While the indictment focuses on the defendants’ alleged wrongdoing, it also provides a blueprint of sorts on how the Kingsmen operated.

The organization charged monthly dues, operated clubhouses across the region and was made up of local, regional and national chapters, according to prosecutors.

The club also had a role for wives and girlfriends, otherwise known as “old ladies,” and its members are, perhaps, best known for their familiar leather jackets with the “KMC” logo and colors on the back.

Petzoldt said the Kingsmen also took pride in its reputation as a “One Percent” club.
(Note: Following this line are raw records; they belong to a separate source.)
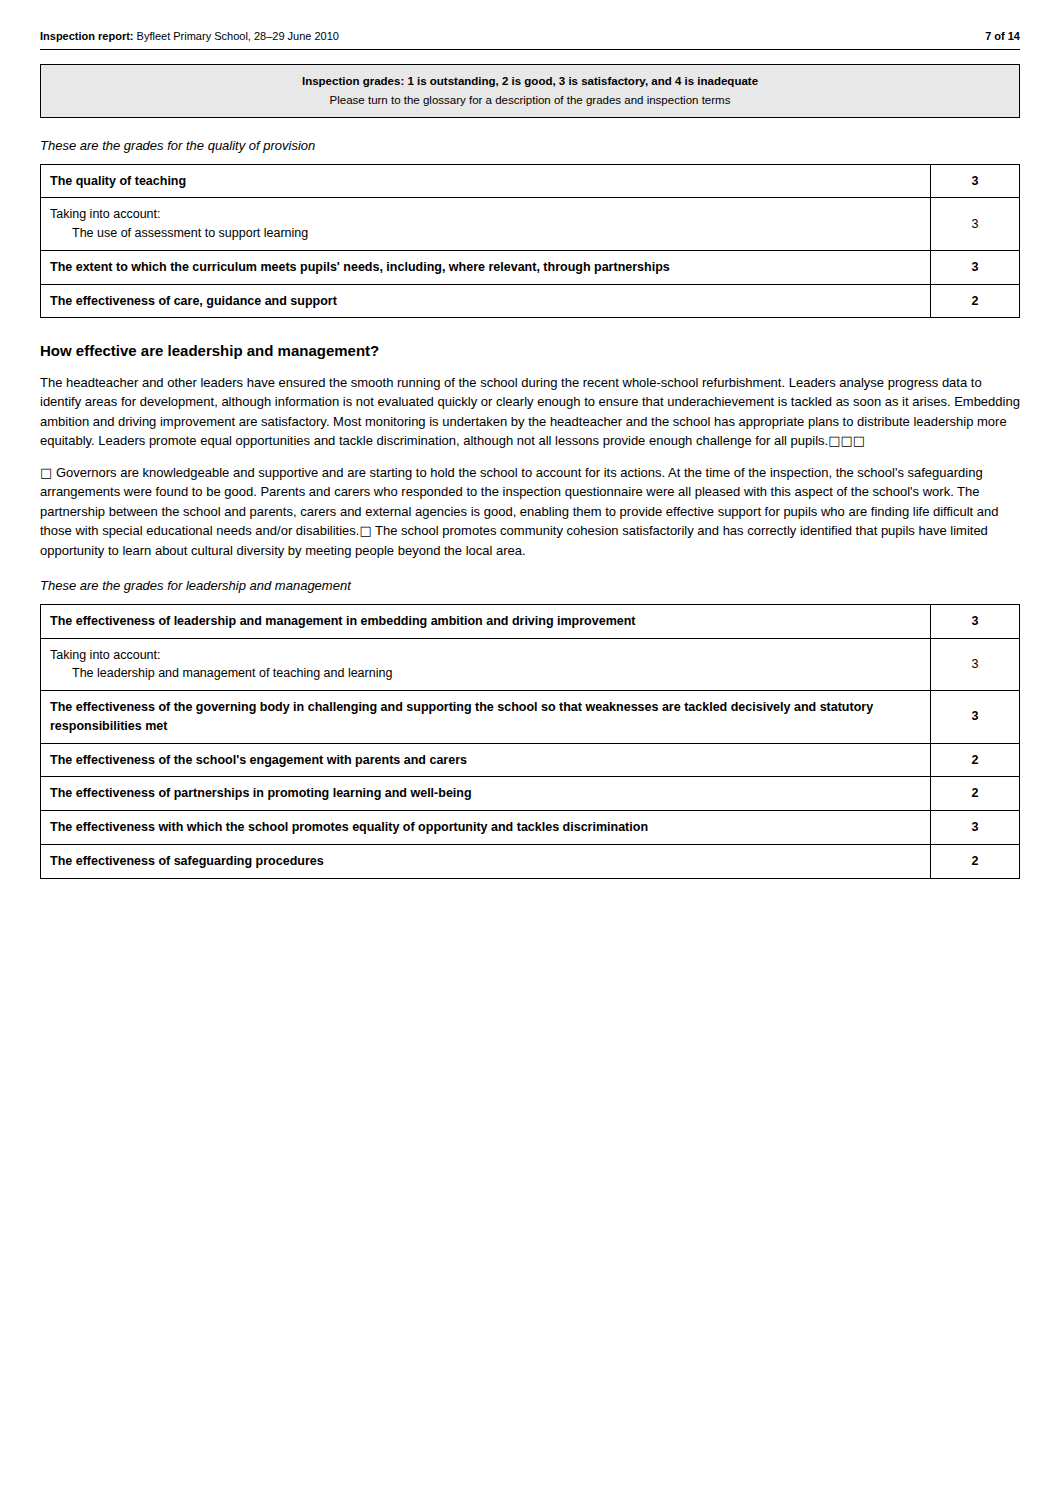Inspection report: Byfleet Primary School, 28–29 June 2010
7 of 14
Inspection grades: 1 is outstanding, 2 is good, 3 is satisfactory, and 4 is inadequate
Please turn to the glossary for a description of the grades and inspection terms
These are the grades for the quality of provision
| The quality of teaching | 3 |
| Taking into account: The use of assessment to support learning | 3 |
| The extent to which the curriculum meets pupils' needs, including, where relevant, through partnerships | 3 |
| The effectiveness of care, guidance and support | 2 |
How effective are leadership and management?
The headteacher and other leaders have ensured the smooth running of the school during the recent whole-school refurbishment. Leaders analyse progress data to identify areas for development, although information is not evaluated quickly or clearly enough to ensure that underachievement is tackled as soon as it arises. Embedding ambition and driving improvement are satisfactory. Most monitoring is undertaken by the headteacher and the school has appropriate plans to distribute leadership more equitably. Leaders promote equal opportunities and tackle discrimination, although not all lessons provide enough challenge for all pupils.□□□
□ Governors are knowledgeable and supportive and are starting to hold the school to account for its actions. At the time of the inspection, the school's safeguarding arrangements were found to be good. Parents and carers who responded to the inspection questionnaire were all pleased with this aspect of the school's work. The partnership between the school and parents, carers and external agencies is good, enabling them to provide effective support for pupils who are finding life difficult and those with special educational needs and/or disabilities.□ The school promotes community cohesion satisfactorily and has correctly identified that pupils have limited opportunity to learn about cultural diversity by meeting people beyond the local area.
These are the grades for leadership and management
| The effectiveness of leadership and management in embedding ambition and driving improvement | 3 |
| Taking into account: The leadership and management of teaching and learning | 3 |
| The effectiveness of the governing body in challenging and supporting the school so that weaknesses are tackled decisively and statutory responsibilities met | 3 |
| The effectiveness of the school's engagement with parents and carers | 2 |
| The effectiveness of partnerships in promoting learning and well-being | 2 |
| The effectiveness with which the school promotes equality of opportunity and tackles discrimination | 3 |
| The effectiveness of safeguarding procedures | 2 |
He said it’s a reference to the large majority of motorcycle riders – an estimated 99 percent – who abide by the law and the small minority – 1 percent – who choose to break it.

Petzoldt, during the arraignment, described the defendants as “a danger to the community” and asked the court to keep them in custody.

“The government will be asking for detention,” he told U.S. Magistrate Judge Jeremiah J. McCarthy.

McCarthy ordered the nine defendants arraigned here held until hearings later in the week.

In addition to Pirk, Jenkins and Caruso, the indictment charges Edgar Dekay, 34; Jason Williams, 41; Glen Stacharczyck, 49; and Ryan Myrtle, 32. The four were identified by authorities as being affiliated with the North Tonawanda Kingsmen chapter.

Other defendants charged with local ties were Robert Osborne Jr., 37, and Thomas Scanlon, 46. Both were affiliated with the Olean chapter. Also charged were Jack Wood, 45, Arcade chapter; and Emmett Green, 44, identified as Arcade/Delevan chapter president.

Also charged were Timothy Enix, 56; Thomas Koszuta, 52; Sean McIndoo, 42; Stanley Olejniczak, 51; and Gregory Willson, 50.

Lawyers for the defendants declined to comment Tuesday.